By Sam Grinsell |
Something is afoot in UK universities. Fourteen days of strikes about pensions have brought together staff from across different generations, roles and departments. On the picket lines and on social media, supported by students dissatisfied with soaring fees, discussions have begun about a new vision of higher education. Going beyond simply trying to limit the excesses of neoliberalism, workers from across the university are beginning to imagine an alternative kind of institution. Of course, the roots of this go back to protests against fees, and have been growing through movements like Antiuniversity Now, but now what seemed marginal has moved to the centre of campus and online discussion.
In speaking of a new university, I do not mean one new institution. Just as the neoliberal university is understood as an amorphous set of assumptions and practices that has infected every aspect of higher education, so the new university exists more as a set of ideals toward which universities might move. As students, scholars and professional staff increasingly realise that we are the university, we should attempt to bring about this move. In this post I set out three aspects of the new university that differ not only from the neoliberal university but also from earlier models of higher education in the United Kingdom. They are, of course, far from exhaustive, but represent three areas of radical hope that I think we should pursue, even knowing that full realisation is impossible.
Co-operation, not command
On top of the traditional hierarchies of academic life, the neoliberal university added an increasingly distinct management structure, with its own career path and salaries modeled on the private sector. Institutional policies became tools to manage student and staff behaviour, and national audits such as the Research Excellence Framework were used as performance measures pitting departments and individuals against one another.

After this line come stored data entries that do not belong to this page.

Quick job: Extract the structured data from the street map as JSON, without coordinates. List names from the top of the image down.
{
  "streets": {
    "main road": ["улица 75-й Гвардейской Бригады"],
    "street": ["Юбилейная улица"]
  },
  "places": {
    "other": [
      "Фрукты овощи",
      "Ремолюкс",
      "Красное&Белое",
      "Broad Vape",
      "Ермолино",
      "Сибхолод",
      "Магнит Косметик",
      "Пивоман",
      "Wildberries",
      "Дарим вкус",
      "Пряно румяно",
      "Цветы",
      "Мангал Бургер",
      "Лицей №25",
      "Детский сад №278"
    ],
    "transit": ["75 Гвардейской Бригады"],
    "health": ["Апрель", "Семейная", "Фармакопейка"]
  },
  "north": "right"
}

The new university seeks to bring power back into the hands of staff, to recognise that it is departments that are the experts on their discipline or their facilities. Collaboration between departments, and sharing of ideas, can be facilitated by professional services staff freed of the burden of imposing centralised diktats, lending their skills and expertise to an organisation that is far more open to variety and change than anything that has preceded it. Students can take an active role in their own learning, as co-designers of modules and syllabuses. This responsive, critical, engaged learning environment would deliver an education far beyond what we have ever been able to offer.
For society, not the individual
The university fees introduced under New Labour and radically increased by David Cameron’s government have been criticised for being too expensive (both to the state and students) and for misunderstanding who benefits from university education. What was once seen as a public good has been reframed as a way of improving an individual’s earning prospects. So deep has this assumption gone that there is an increasing tendency to use graduate earnings as a proxy measure for the quality of a university course.
In order to change this narrative, supporters of the new university need to do more than campaign to lower or reduce fees. Universities already do extensive work with wider society, in industry, education, heritage, policy and so on. This work should be central to the new university, and everyone from students to professors should be prepared to actively engage with their local communities to find ways in which university resources can serve them. The ancient town and gown divide, that can be found inscribed in the security gates and high walls of some contemporary campuses, must become a fertile border where ideas and collaboration grow. Research and teaching will become more dynamic and engaged as a result.
Equality of institutions and individuals
The neoliberal university built a system of measures purported to encourage competition between institutions, that ultimately entrenched the privilege of the wealthiest. A cabal of older universities, the Russell Group, fiercely protects its own interests and styles itself the representative of elite institutions. The historical privilege of reputation has only been enhanced by the increasing number of national and international audit systems. Meanwhile, the highest levels of university management and the professoriate remain dominated by white men, even as the student body becomes increasingly diverse.
The new university aims to dismantle these systems of privilege. It will seek collaboration between universities rather than competition, acknowledging that we, the community of higher education, wish to pursue ideas irrespective of what institutional label comes attached to them. Wealthy universities will not be permitted to skim off the most promising students and then congratulate themselves on how good they are: anyone with the intelligence and inclination to go to university should be able to do so. Any university worth the name should be able to educate a qualifying student, not only the best prepared and most privileged. The reduction in hierarchical systems across the board will itself reduce white patriarchal power, but through open declaration of pay and transparent recruitment practices the new university will continue to work toward a future where the highest ranking university officials are as diverse as their students.
The dream of a new university did not begin with the strike, but it has been spread by it. The aspirations covered here concern the organisational characteristics of the hoped for new system, but it should be clear that to realise this depends on secure employment for all members of the higher education community. In defending pensions, many have come to recognise that this is a shared dream, that we are not alone. The practices detailed above may seem radical, but most or all of them build on existing policies in the UK or elsewhere. It is time to think about the possibility of a radical higher education, before this moment of solidarity begins to break apart. It is time for a new university.
Sam Grinsell is in the second year of a PhD in Architecture at the University of Edinburgh, and is the chair of Pubs and Publications.